With respect to
@Urban Sky, this is worth a rational rebuttal, rather than just shuffling off to another thread.
There is no point imagining a financial penalty when the desired outcome is not achievable, and where the penalty would have to be enormous to have any effect. One might as well penalize CN for its failure to levitate the train over any obstruction.
The problem the Canadian faces is the dearth of places where it can overtake a slower freight train. Even where there is double track, there are enough opposing freights that the second track isn’t sitting empty. At the volumes of freight being carried, there just isn’t the capacity to run the Canadian any faster than the flow of freight traffic allows. Intercity, as opposed to transcontinental passenger trains, would encounter the very same problem.
How big a penalty would be needed? It might still be cheaper for CN to plead guilty and eat the fine than to delay all the freights it would have to delay to make things work.
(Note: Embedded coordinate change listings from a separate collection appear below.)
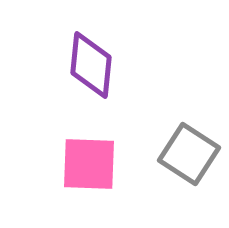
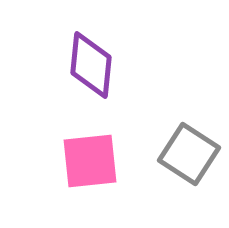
pink square: moved 1 px right, 3 px up; rotated 8 degrees counterclockwise
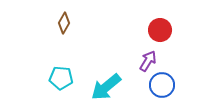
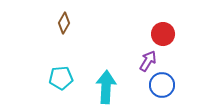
red circle: moved 3 px right, 4 px down
cyan pentagon: rotated 10 degrees counterclockwise
cyan arrow: rotated 132 degrees clockwise
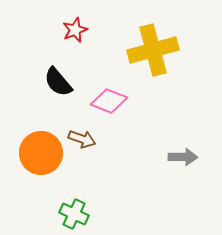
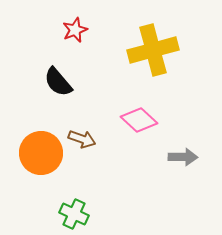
pink diamond: moved 30 px right, 19 px down; rotated 21 degrees clockwise
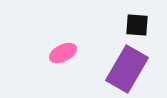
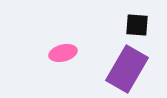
pink ellipse: rotated 12 degrees clockwise
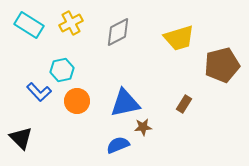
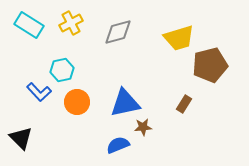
gray diamond: rotated 12 degrees clockwise
brown pentagon: moved 12 px left
orange circle: moved 1 px down
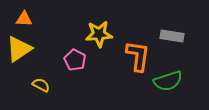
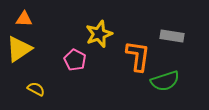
yellow star: rotated 16 degrees counterclockwise
green semicircle: moved 3 px left
yellow semicircle: moved 5 px left, 4 px down
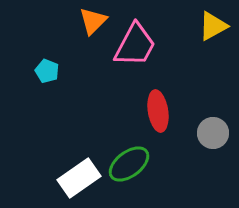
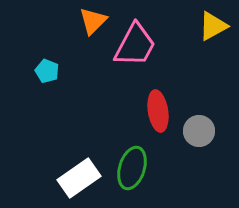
gray circle: moved 14 px left, 2 px up
green ellipse: moved 3 px right, 4 px down; rotated 36 degrees counterclockwise
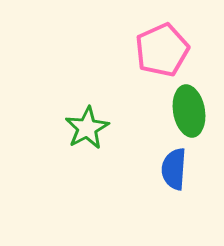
And if CN did comply, holding those freights would impair service to, say, grain shippers.... a sector that matters much more to Western Canada’s economy than passenger trains. Be careful what you ask for.
As to scheduling trip legs around 24 hour layovers, that would pretty much kill any through market. How many travellers would schlep their baggage around all day after checking out of their hotel in the morning? As noted, there are too many trip segments and too little equipment to offer day trains across the total distance with nightly layovers.
It has been disappointing to watch VIA water down its schedules again and again, with the hope each time that timekeeping would stabilise. One has to accept that freight volumes have risen just that much, and the trend to longer freight trains and wider spaced passing points was a sound economic choice. CN may have left track expansion too long, but the incremental cost to VIA to keep capacity growing ahead of freight growth enough for the old schedules......, well, that simply wouldn’t have ever flown.